Texte source |
● ● ● ●
Delphine Beauvois (PG) « Le féminisme est indissociable de la lutte des classes »

dimanche 28 avril 2013.
 

Mariage gay, PMA, GPA, prostitution, autant de sujets travaillés par le féminisme qui font aujourd’hui débat dans la cité. Ragemag a donc décidé de s’entretenir avec Delphine Beauvois, Secrétaire nationale au féminisme et à l’égalité du Parti de Gauche.

Clément Sénéchal

Adoptée par le Sénat, la loi famille, qui ouvre le droit au mariage pour tous, est de retour à l’Assemblée pour être ratifiée : est-ce un projet que vous soutenez ?

Oui, parce que c’est une défense de l’égalité des droits pleine et entière : il n’est pas normal que des citoyens n’aient pas accès aux mêmes droits que d’autres. Les parents doivent bénéficier des mêmes droits vis-à-vis de leurs enfants, qu’ils soient hétéro ou homosexuels. Avant cette loi, dans un couple lesbien, l’une des deux mères n’avait aucun droit sur l’enfant.

C’est également une avancée quant à l’idée de famille, aujourd’hui encore très ancrée dans un modèle patriarcal rigide et bourgeois : un père, une mère, des enfants. Il existe pourtant de nombreux types de familles différentes : recomposées, monoparentales etc… Or ce qui compte pour un enfant, c’est avant tout l’amour qu’on lui porte. Reconnaître le mariage pour tous permet de desserrer la norme et d’atténuer la stigmatisation de ce type de familles.

La jonction des droites qui s’opère dans la contestation du mariage pour tous vous inquiète-elle ?
● ● ● ●
À faire |
(A) Reproduisez fidèlement le passage de l'entretien avec Delphine Beauvois qui va de « dimanche 28 avril » jusqu'à « Parti de Gauche. ».
(B) D'après l'entretien avec Delphine Beauvois, quelle fonction occupe-t-elle au Parti de Gauche ?
(C) Poursuivez l'entretien avec Delphine Beauvois à partir de la dernière phrase donnée.

Données fournies |
● ● ● ●
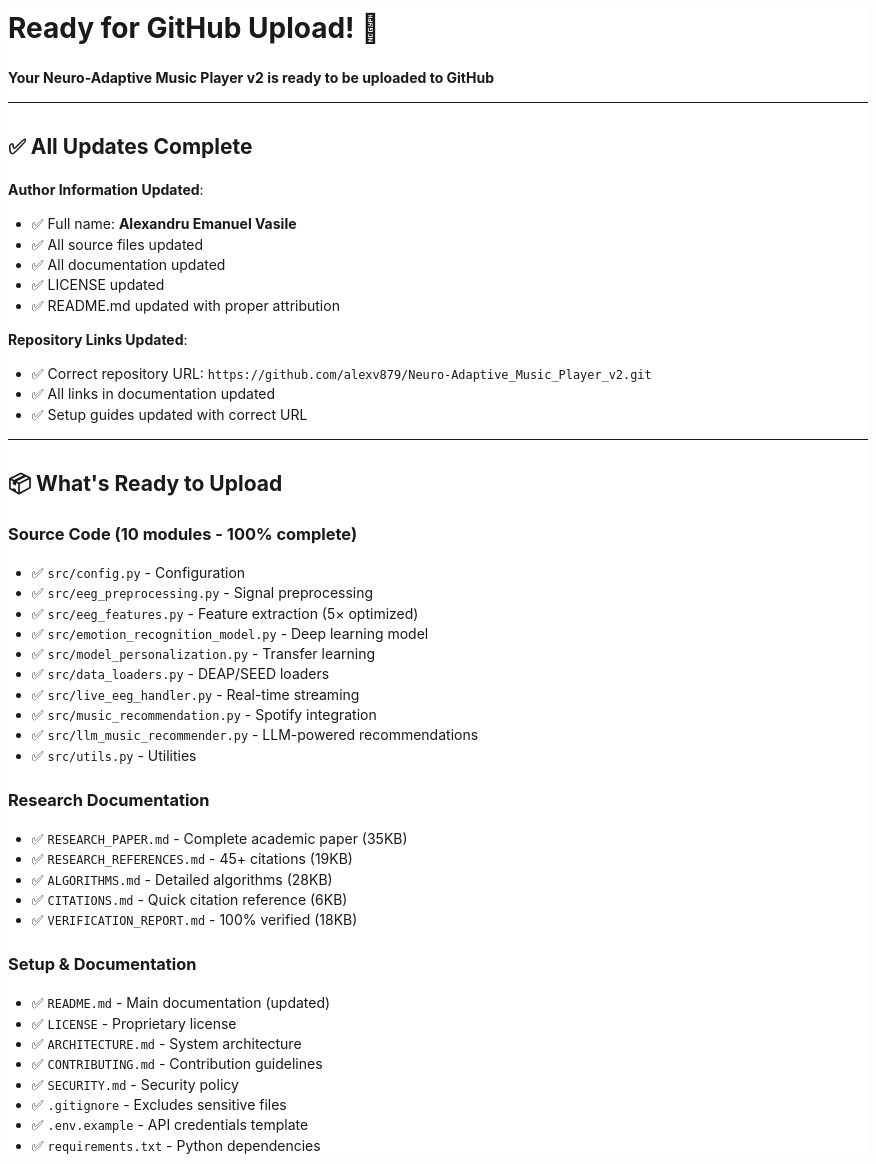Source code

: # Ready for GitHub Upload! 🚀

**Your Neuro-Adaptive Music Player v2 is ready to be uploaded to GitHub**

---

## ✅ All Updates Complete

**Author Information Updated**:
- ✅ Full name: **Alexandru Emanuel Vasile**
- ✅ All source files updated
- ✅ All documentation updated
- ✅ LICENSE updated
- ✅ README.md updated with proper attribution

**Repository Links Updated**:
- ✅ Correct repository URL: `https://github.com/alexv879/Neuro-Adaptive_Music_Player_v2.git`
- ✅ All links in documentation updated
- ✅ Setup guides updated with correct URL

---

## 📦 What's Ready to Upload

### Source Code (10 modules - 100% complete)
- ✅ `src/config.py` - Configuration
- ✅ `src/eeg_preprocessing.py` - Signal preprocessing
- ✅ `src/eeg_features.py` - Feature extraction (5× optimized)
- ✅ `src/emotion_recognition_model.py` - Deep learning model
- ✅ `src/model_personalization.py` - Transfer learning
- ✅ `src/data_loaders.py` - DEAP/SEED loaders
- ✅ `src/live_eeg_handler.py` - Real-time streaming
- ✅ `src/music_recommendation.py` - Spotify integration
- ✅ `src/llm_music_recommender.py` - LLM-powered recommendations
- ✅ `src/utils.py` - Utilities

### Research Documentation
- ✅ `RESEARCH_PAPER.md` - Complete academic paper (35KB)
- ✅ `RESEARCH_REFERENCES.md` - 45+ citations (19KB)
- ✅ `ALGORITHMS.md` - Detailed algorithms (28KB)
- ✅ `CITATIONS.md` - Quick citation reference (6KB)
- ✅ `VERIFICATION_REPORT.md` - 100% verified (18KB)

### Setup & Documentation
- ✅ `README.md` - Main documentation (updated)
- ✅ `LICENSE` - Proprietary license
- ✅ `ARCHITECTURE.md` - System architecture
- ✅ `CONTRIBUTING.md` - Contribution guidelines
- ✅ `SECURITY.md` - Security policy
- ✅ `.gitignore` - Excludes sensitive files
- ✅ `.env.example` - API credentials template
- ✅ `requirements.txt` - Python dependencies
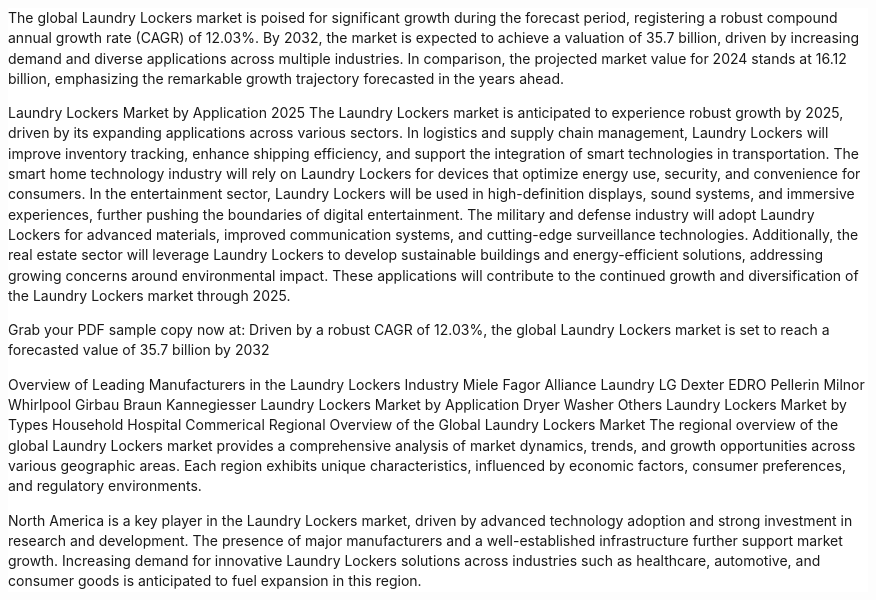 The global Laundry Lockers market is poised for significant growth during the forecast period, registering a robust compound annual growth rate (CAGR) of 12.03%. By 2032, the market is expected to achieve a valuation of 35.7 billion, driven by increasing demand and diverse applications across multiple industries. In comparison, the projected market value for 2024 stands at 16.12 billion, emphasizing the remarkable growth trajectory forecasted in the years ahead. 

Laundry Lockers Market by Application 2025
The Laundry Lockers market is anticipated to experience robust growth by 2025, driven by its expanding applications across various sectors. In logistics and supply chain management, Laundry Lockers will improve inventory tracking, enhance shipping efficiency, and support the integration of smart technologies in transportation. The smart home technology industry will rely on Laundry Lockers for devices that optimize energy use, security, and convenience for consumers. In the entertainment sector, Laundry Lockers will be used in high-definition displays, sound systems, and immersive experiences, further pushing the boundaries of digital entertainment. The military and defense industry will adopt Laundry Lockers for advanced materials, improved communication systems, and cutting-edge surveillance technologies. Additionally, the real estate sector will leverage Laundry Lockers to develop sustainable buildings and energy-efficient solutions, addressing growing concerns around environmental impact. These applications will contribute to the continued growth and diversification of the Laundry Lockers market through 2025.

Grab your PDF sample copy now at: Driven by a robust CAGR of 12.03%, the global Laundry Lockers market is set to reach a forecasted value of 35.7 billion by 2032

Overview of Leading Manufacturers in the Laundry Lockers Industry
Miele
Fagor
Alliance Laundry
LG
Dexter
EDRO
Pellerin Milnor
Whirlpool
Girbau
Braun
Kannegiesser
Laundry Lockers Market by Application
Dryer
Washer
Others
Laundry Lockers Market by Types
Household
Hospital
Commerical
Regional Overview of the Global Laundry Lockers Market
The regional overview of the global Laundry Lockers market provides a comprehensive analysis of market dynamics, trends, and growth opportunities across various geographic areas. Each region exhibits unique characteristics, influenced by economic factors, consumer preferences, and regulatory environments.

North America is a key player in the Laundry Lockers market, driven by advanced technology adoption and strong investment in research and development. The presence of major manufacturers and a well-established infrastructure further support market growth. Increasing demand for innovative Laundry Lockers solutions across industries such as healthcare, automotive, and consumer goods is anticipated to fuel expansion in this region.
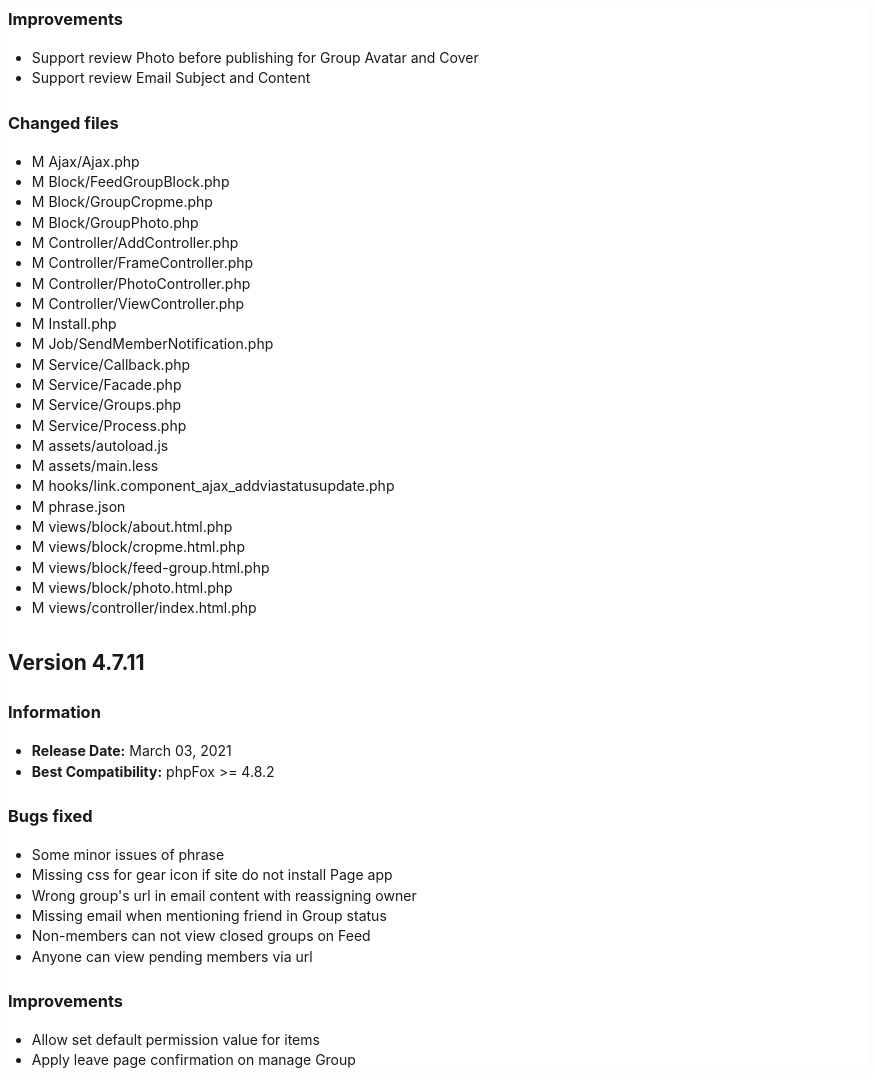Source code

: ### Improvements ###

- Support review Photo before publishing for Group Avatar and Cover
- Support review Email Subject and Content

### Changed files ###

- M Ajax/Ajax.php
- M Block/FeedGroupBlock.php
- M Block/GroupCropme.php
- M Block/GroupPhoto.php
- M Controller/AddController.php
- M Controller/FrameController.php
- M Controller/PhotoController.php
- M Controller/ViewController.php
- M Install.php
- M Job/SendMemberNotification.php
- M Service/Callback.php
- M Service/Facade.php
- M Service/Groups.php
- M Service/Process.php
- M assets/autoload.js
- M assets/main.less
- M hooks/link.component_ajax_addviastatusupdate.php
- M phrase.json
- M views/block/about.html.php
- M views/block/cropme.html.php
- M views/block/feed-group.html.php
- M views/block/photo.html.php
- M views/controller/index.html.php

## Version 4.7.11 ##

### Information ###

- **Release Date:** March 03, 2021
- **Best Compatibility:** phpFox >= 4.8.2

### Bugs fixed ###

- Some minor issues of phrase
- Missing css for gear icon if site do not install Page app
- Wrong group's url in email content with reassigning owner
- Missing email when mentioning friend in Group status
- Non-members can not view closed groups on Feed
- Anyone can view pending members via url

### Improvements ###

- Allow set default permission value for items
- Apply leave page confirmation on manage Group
● ● ● ●
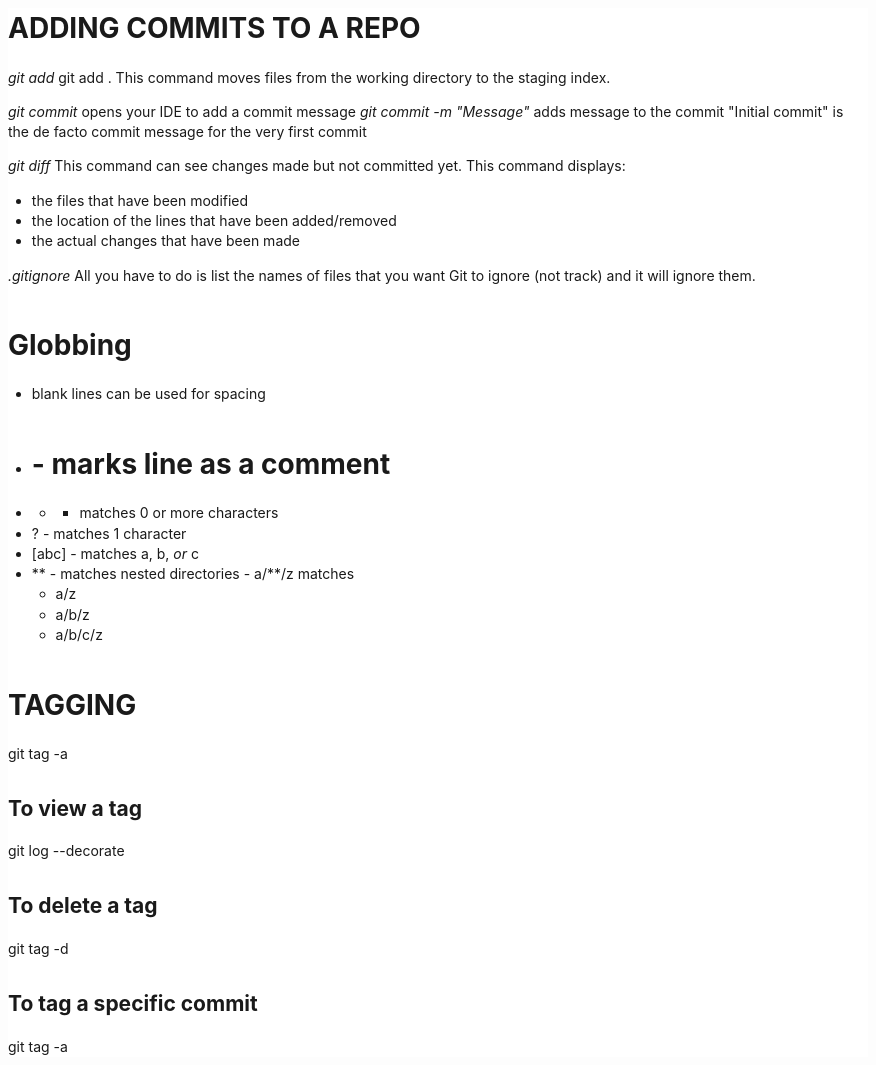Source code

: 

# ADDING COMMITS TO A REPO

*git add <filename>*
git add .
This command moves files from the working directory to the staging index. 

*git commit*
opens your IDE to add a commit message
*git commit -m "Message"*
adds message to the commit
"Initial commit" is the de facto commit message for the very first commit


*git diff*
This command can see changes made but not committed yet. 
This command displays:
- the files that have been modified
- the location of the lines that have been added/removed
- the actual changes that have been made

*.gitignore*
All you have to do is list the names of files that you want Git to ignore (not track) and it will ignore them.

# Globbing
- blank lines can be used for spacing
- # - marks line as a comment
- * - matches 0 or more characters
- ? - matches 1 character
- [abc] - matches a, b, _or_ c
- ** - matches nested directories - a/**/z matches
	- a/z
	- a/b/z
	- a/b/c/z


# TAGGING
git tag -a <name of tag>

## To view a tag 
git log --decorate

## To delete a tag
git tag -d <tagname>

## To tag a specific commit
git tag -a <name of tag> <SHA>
● ● ● ●
Réponses rédigées |
(A)
dimanche 28 avril 2013.
 

Mariage gay, PMA, GPA, prostitution, autant de sujets travaillés par le féminisme qui font aujourd’hui débat dans la cité. Ragemag a donc décidé de s’entretenir avec Delphine Beauvois, Secrétaire nationale au féminisme et à l’égalité du Parti de Gauche.

(B) Elle est secrétaire nationale au féminisme et à l'égalité du Parti de Gauche.

(C)
Oui, d’autant qu’elle utilise des éléments symboliques ahurissants : le site printemps français récupère par exemple un grand nombre des motifs contestataires du Front de Gauche (« on lâche rien », etc). On voit les Homen qui récupèrent les codes d’un mouvement féministe (les Femens), qui récupèrent le peace and love… et puis le Jean Moulin et le Delacroix sur leur page Facebook. C’est un peu inquiétant. Les connexions entre l’extrême-droite et la droite, dont nous avions eu les prémices sous Sarkozy, deviennent beaucoup plus claires et se réaffirment.

Ce qui est plus étonnant, c’est la façon dont Hollande a laissé traîner ce débat depuis huit mois, laissant les forces droitières s’organiser. Bien entendu, personne n’est dupe de sa stratégie : il préfère mettre en scène une question qu’il pense sociétale – alors que le mariage pour tous est une question beaucoup plus importante – et ainsi éviter qu’on se penche sur les problématiques sociales qui semblent pour beaucoup de Français plus urgentes : emploi, chômage etc. Au final les électeurs et électrices de François Hollande ne s’y retrouvent pas. Mais c’est à double-tranchant, car il laisse ainsi une porte ouverte à la radicalisation du mouvement, à la résurgence de courants dangereux comme le GUD, au maillage de passerelles dans les droites. Il donne du grain à moudre à ses adversaires de droite plutôt que d’entendre les propositions de l’autre gauche.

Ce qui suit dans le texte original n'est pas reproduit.